» **Problem to solve**
Repeat the entries that follow verbatim, without any of their pictures.

» **Stored items**

"""

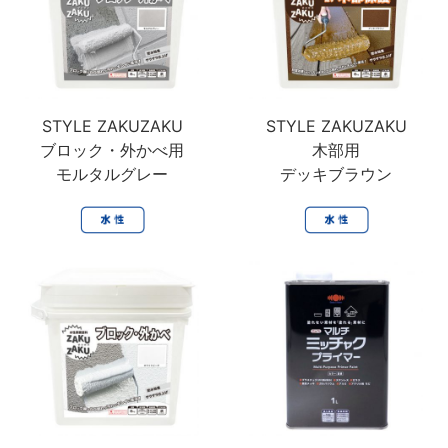
STYLE ZAKUZAKU
STYLE ZAKUZAKU
ブロック・外かべ用
木部用
モルタルグレー
デッキブラウン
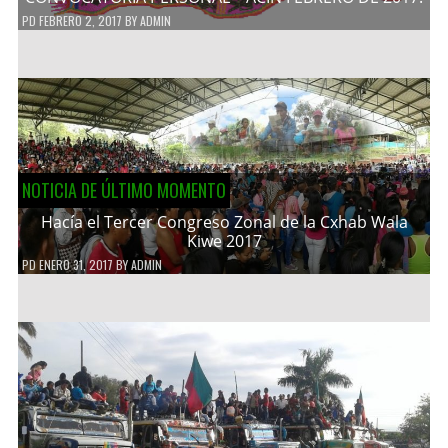
PD
FEBRERO 2, 2017
BY
ADMIN
NOTICIA DE ÚLTIMO MOMENTO
Hacía el Tercer Congreso Zonal de la Cxhab Wala
Kiwe 2017
PD
ENERO 31, 2017
BY
ADMIN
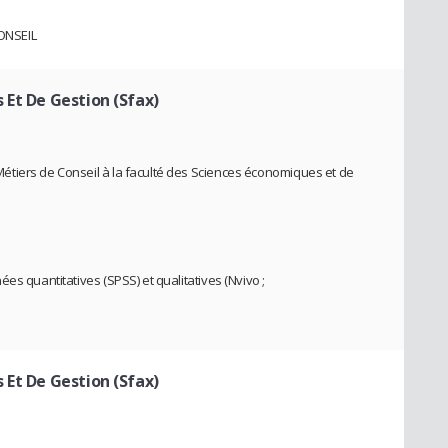
ONSEIL
 Et De Gestion (Sfax)
tiers de Conseil à la faculté des Sciences économiques et de
es quantitatives (SPSS) et qualitatives (Nvivo ;
 Et De Gestion (Sfax)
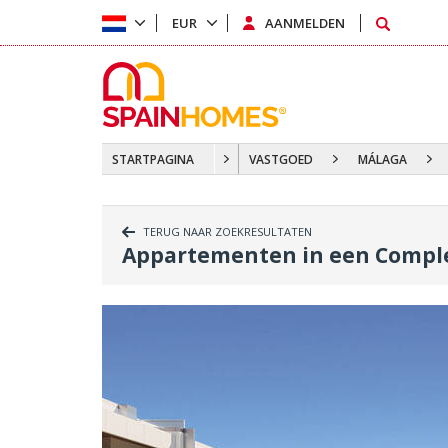
EUR
AANMELDEN
STARTPAGINA
VASTGOED
MÁLAGA
TERUG NAAR ZOEKRESULTATEN
Appartementen in een Compl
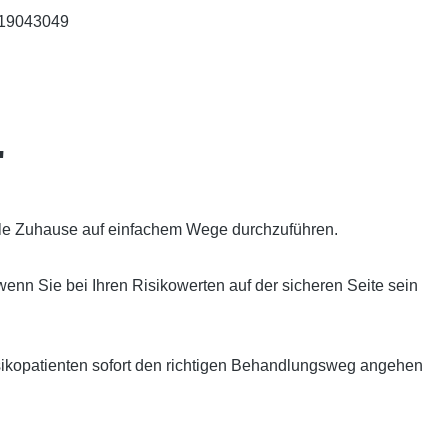
19043049
"
olle Zuhause auf einfachem Wege durchzuführen.
wenn Sie bei Ihren Risikowerten auf der sicheren Seite sein
Risikopatienten sofort den richtigen Behandlungsweg angehen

"""

» **Reply to the task**
STYLE ZAKUZAKU
STYLE ZAKUZAKU
ブロック・外かべ用
木部用
モルタルグレー
デッキブラウン
PD
FEBRERO 2, 2017
BY
ADMIN
NOTICIA DE ÚLTIMO MOMENTO
Hacía el Tercer Congreso Zonal de la Cxhab Wala
Kiwe 2017
PD
ENERO 31, 2017
BY
ADMIN
ONSEIL
 Et De Gestion (Sfax)
tiers de Conseil à la faculté des Sciences économiques et de
es quantitatives (SPSS) et qualitatives (Nvivo ;
 Et De Gestion (Sfax)
EUR
AANMELDEN
STARTPAGINA
VASTGOED
MÁLAGA
TERUG NAAR ZOEKRESULTATEN
Appartementen in een Compl
19043049
"
olle Zuhause auf einfachem Wege durchzuführen.
wenn Sie bei Ihren Risikowerten auf der sicheren Seite sein
Risikopatienten sofort den richtigen Behandlungsweg angehen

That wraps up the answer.